By Sneha Iyer | Updated March 2026
What Is XBRL Filing, Internal Audit & Secretarial Audit?
XBRL filing, internal audit, and secretarial audit are three distinct but interconnected compliance obligations under the Companies Act, 2013 that every foreign-invested Indian company must understand. XBRL (eXtensible Business Reporting Language) filing requires certain companies to submit their financial statements to the Ministry of Corporate Affairs (MCA) in a standardized, machine-readable format using Form AOC-4 XBRL. Internal audit under Section 138 mandates the appointment of an internal auditor to evaluate internal controls, risk management, and governance processes. Secretarial audit under Section 204 requires a practicing Company Secretary to certify that the company has complied with all applicable laws, rules, and regulations.
For foreign investors setting up an Indian subsidiary or joint venture, these three requirements often kick in simultaneously once the company crosses certain size thresholds. A subsidiary of a listed foreign parent, for example, may be required to file in XBRL format, appoint an internal auditor, and undergo a secretarial audit all within its first or second year of operations if it meets the prescribed criteria. Failure to comply attracts penalties ranging from INR 10,000 to INR 5 lakh per violation, plus daily default fines.
Legal Basis
- Section 134 of the Companies Act, 2013 — Requires the Board of Directors to authenticate financial statements before filing. XBRL-filed statements must include signed PDF copies of the Board's Report, Auditor's Report, and financial statements authenticated under this section.

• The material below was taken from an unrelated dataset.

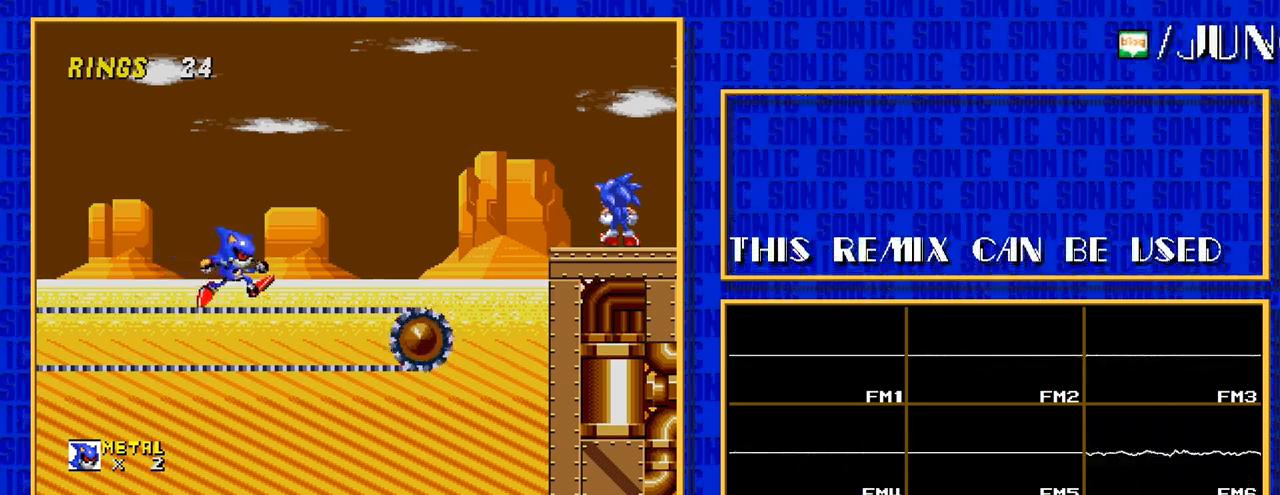
{"buttons": [], "events": [[83, "DPAD_RIGHT", "up"]]}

- Section 137 of the Companies Act, 2013 — Mandates filing of financial statements with the Registrar of Companies within 30 days of the AGM. Non-compliance attracts a penalty of INR 10,000 plus INR 100 per day of continuing default on both the company and officers in default.
- Companies (Filing of Documents and Forms in XBRL) Rules, 2015 — Prescribes which companies must file in XBRL format and the applicable MCA taxonomy.
- Section 138 of the Companies Act, 2013 — Requires prescribed classes of companies to appoint an internal auditor. Read with Rule 13 of the Companies (Accounts) Rules, 2014, which sets the applicability thresholds.
- Section 204 of the Companies Act, 2013 — Requires prescribed classes of companies to obtain a secretarial audit report in Form MR-3 from a Company Secretary in Practice. Read with Rule 9 of the Companies (Appointment and Remuneration of Managerial Personnel) Rules, 2014.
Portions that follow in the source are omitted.